Conference sneak preview

German Science Centre Cairo highlights the benefits of university-community outreach

21082_167435083400053_1843085142_nScience and research are never ends in themselves but rather serve as platforms for connecting with the broader community. In a globalised world with new technical solutions, this not only means serving the immediate community but operating across national boundaries. A perfect example is the FU Berlin’s Ilajnafsy project, which provides web-based psychological interventions for traumatised individuals in the Middle East.

The German Science Centre Cairo (DWZ) provides a platform for German-Egyptian exchange in the fields of science, technology and research that deepens the already excellent cooperation and partnership between the two countries. The institution, whose partners are the TU Munich, TU Berlin, FU Berlin, Philipps-Universität Marburg, Fraunhofer-Gesellschaft, Orient-Institute Beirut, DAAD, Alexander von Humboldt-Foundation, and the Zentralstelle für Auslandsschulwesen, was established on the basis of intensive collaboration that has persisted several decades. The Centre has achieved many positive results, a high point being the very successful Egyptian-German Year of Science and Innovation in 2007-2008. Since its opening, the DWZ has contributed to the synergy among scientists in Germany and Egypt, bringing together experts from academic institutions, researchers and representatives of industry and government.

As one of the official partners of the eLearning Africa Conference, the DWZ organised a session that took a closer look at ”Online Applications for University Outreach into the Communities”. At the event, Ms. Eva Poxleitner from the Fraunhofer Academy provided interesting insight into her work. As an intermediate between research institutions and the broader community, the Fraunhofer Academy offers a unique opportunity to transfer knowledge from Fraunhofer research projects directly into the community. ”Providing the user with effective tools to interact with state-of-the-art research and therefore increase engagement and productivity” is central to Ms. Poxleitner’s efforts. One methodology she mentioned was gamification, which she views as a way to enhance ‘self-motivated practice of skills’ in a non-game context. Her assessment is that gamification takes advantage of humans’ psychological predisposition to engage in gaming.
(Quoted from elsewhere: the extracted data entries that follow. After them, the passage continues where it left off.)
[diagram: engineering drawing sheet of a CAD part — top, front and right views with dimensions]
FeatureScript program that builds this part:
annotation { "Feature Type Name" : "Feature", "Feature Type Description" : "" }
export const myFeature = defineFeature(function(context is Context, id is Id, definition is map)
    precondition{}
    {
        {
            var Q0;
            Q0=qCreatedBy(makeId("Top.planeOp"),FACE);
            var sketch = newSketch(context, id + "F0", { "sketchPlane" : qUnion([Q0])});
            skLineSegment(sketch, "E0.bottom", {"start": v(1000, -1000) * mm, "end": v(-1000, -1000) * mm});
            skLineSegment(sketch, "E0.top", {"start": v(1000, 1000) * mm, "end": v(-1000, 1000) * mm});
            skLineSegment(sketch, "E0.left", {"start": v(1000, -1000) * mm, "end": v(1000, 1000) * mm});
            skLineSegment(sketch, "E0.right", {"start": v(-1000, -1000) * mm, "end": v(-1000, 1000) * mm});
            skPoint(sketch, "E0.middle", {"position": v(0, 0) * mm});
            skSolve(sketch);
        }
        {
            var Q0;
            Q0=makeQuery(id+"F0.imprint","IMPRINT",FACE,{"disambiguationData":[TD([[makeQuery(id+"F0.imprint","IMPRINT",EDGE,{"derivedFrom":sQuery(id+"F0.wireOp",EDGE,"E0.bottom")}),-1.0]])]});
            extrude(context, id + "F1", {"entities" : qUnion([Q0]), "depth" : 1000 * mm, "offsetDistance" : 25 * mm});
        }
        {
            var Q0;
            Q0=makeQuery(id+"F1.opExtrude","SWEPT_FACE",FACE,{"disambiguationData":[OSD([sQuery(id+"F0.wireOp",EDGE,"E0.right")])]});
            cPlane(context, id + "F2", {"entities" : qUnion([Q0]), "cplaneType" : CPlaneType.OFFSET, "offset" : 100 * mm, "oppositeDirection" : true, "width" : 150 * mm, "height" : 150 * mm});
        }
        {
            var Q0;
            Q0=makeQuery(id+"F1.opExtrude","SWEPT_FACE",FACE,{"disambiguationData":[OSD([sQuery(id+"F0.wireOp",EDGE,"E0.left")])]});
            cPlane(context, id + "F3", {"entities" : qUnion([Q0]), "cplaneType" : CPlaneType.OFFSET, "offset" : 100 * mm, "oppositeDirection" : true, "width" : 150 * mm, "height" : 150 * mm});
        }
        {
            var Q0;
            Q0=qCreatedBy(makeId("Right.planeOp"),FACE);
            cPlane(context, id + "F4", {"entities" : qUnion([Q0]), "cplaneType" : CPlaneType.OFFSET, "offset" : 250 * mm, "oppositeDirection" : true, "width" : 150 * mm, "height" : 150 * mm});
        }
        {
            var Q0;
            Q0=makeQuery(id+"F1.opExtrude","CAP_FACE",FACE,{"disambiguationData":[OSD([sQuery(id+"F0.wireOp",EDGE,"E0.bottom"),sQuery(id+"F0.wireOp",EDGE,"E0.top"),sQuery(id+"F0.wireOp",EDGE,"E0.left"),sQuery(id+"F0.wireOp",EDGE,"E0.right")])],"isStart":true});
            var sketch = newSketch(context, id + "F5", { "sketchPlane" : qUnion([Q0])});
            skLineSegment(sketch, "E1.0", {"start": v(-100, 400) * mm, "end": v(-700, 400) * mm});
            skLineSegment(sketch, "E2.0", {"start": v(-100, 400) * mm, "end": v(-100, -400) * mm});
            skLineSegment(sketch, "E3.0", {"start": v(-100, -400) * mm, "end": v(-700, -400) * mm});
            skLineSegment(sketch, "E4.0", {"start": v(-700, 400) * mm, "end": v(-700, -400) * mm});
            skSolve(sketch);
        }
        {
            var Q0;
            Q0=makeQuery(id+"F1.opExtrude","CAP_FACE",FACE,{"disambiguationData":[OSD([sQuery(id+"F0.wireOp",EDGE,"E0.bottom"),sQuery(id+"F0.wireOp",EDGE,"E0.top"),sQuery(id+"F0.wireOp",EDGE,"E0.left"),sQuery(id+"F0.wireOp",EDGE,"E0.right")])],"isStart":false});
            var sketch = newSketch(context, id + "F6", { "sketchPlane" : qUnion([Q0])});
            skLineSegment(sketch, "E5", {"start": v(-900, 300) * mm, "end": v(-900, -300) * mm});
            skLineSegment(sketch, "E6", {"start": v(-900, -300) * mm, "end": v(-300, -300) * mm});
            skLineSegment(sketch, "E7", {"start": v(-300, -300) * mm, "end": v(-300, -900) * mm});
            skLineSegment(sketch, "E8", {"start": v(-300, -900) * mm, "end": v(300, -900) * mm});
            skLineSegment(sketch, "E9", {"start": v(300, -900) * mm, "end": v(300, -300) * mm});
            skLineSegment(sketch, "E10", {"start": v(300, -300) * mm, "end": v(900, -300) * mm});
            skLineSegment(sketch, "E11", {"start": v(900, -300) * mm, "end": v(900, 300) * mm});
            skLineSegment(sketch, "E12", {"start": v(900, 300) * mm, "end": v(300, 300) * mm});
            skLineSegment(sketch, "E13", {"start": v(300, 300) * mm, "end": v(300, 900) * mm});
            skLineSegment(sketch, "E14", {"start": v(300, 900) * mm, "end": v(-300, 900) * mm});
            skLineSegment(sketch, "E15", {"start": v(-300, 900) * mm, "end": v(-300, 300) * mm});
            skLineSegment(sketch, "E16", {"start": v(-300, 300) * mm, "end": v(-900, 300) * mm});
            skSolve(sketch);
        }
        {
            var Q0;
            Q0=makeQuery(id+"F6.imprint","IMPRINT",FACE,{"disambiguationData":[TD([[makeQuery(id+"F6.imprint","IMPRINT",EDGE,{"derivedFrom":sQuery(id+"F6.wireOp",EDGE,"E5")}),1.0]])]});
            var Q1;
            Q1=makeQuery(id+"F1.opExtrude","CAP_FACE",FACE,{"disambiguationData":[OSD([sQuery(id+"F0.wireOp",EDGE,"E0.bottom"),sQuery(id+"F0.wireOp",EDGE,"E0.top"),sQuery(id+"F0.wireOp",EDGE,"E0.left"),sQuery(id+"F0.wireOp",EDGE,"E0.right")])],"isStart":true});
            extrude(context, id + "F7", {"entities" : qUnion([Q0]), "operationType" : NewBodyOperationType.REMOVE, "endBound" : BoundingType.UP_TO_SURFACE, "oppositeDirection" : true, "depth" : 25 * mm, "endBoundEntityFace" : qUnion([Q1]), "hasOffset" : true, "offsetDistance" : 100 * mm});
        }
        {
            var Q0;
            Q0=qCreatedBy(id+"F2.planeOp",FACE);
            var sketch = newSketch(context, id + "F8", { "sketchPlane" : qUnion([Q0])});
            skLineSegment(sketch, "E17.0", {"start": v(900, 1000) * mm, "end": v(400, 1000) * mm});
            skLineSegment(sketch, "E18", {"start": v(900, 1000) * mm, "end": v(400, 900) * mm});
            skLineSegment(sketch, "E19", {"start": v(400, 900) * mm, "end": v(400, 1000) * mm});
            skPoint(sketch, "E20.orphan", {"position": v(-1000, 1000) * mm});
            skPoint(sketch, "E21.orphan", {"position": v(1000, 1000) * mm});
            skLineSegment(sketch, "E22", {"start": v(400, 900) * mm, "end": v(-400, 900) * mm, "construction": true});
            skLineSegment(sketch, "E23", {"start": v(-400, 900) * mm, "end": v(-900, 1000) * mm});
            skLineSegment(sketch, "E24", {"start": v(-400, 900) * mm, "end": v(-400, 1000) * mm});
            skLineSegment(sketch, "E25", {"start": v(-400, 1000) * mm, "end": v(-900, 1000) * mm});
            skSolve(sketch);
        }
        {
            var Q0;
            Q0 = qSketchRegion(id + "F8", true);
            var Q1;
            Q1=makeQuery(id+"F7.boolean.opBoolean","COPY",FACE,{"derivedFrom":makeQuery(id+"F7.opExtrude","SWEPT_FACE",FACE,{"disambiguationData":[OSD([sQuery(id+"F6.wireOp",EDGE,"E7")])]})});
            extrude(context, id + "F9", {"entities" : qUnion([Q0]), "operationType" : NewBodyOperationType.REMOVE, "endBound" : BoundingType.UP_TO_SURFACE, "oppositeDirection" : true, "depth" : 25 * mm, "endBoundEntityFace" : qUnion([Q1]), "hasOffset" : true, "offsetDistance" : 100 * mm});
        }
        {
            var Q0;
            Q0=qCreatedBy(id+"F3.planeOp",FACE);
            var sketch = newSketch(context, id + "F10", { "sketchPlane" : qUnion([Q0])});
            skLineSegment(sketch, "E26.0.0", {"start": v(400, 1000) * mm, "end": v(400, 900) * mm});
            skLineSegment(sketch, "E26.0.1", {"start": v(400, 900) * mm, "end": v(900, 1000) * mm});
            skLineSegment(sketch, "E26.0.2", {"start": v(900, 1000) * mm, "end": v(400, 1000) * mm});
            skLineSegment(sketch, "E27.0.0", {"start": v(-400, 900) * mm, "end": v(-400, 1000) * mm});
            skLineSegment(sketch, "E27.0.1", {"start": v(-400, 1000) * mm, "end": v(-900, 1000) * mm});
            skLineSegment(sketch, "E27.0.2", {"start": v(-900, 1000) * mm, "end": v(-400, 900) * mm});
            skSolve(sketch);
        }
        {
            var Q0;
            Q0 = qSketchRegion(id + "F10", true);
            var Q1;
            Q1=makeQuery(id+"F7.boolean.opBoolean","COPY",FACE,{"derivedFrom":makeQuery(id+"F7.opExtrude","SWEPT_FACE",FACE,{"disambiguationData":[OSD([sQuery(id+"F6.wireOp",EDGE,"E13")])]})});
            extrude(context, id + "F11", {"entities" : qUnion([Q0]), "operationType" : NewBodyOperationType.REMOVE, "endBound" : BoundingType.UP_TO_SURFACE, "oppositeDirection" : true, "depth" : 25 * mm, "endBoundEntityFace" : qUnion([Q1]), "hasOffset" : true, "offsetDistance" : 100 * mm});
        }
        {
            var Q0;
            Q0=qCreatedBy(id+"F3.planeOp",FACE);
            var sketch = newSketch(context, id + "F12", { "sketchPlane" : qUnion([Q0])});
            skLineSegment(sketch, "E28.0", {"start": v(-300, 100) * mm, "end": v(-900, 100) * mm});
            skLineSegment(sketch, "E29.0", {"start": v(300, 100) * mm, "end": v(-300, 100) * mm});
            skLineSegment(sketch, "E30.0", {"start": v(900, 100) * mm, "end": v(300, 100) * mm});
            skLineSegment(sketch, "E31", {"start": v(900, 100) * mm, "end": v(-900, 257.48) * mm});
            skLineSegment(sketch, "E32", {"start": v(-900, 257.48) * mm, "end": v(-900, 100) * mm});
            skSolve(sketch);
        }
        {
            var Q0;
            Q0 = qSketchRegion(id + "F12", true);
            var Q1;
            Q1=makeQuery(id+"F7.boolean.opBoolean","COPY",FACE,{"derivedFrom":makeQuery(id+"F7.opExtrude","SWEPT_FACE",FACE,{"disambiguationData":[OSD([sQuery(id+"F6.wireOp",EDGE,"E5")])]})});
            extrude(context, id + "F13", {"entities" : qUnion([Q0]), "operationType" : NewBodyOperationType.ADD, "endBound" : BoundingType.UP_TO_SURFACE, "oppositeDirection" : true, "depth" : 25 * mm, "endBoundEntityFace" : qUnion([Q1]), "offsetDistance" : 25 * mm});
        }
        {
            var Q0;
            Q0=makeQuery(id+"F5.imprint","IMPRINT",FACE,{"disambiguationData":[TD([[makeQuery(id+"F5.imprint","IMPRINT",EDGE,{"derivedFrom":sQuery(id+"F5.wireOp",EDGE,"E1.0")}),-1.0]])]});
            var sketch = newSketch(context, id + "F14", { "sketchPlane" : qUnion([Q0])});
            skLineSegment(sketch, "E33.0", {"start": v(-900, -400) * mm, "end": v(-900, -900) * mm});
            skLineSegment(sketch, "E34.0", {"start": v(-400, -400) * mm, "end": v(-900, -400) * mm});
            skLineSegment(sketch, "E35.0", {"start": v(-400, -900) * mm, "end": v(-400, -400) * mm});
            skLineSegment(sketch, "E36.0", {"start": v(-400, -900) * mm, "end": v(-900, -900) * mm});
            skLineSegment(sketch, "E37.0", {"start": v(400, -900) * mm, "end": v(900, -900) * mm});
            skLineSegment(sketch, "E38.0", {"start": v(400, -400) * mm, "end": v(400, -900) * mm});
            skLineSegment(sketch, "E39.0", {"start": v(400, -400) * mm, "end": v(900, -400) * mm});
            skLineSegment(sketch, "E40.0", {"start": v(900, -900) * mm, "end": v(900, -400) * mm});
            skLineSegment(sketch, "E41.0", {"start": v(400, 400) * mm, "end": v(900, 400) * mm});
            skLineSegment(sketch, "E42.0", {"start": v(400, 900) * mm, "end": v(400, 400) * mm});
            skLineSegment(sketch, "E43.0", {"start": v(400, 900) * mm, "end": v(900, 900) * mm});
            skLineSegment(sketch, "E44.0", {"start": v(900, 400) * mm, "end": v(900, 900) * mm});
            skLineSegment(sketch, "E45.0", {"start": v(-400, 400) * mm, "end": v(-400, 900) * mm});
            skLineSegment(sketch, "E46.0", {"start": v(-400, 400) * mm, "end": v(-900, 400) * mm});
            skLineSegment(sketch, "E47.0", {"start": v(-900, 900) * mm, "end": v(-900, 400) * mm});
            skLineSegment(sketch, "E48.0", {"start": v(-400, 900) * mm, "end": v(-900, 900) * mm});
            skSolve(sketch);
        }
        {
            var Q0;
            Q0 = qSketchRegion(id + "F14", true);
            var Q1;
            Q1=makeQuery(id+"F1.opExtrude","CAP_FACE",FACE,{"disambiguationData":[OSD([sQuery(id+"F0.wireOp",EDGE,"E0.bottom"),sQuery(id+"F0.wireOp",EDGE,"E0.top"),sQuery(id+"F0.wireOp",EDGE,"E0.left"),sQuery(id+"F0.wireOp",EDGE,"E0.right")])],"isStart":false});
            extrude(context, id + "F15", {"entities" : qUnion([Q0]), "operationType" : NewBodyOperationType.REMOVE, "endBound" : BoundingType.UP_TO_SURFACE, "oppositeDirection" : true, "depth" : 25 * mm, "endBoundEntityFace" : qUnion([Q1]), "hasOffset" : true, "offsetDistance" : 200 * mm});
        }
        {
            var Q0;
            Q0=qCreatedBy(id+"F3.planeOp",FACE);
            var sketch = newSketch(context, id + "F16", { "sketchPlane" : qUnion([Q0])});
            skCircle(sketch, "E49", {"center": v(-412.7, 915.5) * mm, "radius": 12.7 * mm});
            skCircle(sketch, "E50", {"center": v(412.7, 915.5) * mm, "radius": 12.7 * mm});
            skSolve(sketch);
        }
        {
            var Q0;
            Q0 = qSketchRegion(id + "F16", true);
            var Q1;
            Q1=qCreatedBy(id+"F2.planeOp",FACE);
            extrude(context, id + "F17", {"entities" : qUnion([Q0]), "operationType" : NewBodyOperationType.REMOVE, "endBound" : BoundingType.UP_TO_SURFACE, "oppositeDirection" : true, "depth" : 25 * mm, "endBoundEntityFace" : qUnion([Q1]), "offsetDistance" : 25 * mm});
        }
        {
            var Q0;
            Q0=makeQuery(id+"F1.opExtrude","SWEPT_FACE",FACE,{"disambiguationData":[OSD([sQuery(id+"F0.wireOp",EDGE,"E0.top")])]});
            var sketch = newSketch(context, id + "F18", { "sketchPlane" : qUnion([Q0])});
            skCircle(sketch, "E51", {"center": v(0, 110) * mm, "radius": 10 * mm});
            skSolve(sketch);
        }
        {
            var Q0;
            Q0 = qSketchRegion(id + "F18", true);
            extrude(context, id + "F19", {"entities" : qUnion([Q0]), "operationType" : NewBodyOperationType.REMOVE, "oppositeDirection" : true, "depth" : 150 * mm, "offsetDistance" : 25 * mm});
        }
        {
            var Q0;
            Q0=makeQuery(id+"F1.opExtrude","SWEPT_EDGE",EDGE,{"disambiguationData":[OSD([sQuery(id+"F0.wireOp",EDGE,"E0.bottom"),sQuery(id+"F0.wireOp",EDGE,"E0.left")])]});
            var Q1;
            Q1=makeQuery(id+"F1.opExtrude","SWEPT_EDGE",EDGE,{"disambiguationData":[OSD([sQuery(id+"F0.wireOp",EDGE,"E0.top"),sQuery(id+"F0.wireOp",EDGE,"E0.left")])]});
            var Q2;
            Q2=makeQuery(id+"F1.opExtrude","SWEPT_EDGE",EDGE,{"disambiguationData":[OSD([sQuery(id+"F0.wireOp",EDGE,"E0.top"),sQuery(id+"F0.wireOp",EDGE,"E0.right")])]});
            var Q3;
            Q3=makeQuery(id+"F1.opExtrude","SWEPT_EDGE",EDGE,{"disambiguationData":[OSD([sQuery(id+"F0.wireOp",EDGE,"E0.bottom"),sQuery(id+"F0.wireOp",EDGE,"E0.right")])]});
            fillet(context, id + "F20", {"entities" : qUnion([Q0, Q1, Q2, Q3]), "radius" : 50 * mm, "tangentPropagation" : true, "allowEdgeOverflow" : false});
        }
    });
In a different context, a web-based psychology research project was presented by Prof. Dr. Christine Knaevelsrud from Berlin’s Freie Universität. In her talk, she illustrated the far-reaching social benefits that can be generated by making use of the vast potential of technology-enabled communication.

Prof. Knaevelrud cooperates with colleagues in Alexandria, Egypt, to offer web-based psychological interventions for traumatised individuals in regions of violent conflict. For several decades, the Middle East and parts of North Africa have repeatedly been shaken by political riots and other turbulence. The enduring wars and brutal experiences of the region’s inhabitants will certainly influence the physical and mental health of the population in the long term. High rates of depressive symptoms and post-traumatic stress disorders are already being reported.

Unfortunately, the medical and therapeutic care in the region is inadequate. Access to psychotherapeutic and medical treatment is limited, so that many affected people do not get the needed psychological support. However, with the spread of the Internet in the Arabic-speaking region, new possibilities in humanitarian care arise, especially in the psychotherapeutic context. “The Internet provides the opportunity to ensure on-site psychological support without the therapist and the patient having to be in the same place at the same time”, explained Prof. Knaevelsrud.

The eLearning Africa conference proved to be an ideal platform for the two German experts to reach out to new collaboration and partnerships on the African continent. Presenting German expertise and innovation to representatives from all over Africa via the Egyptian hub was indeed a unique opportunity for the German Science Centre. Making German eLearning competencies more accessible will continue to be a priority for German research and higher education organisations.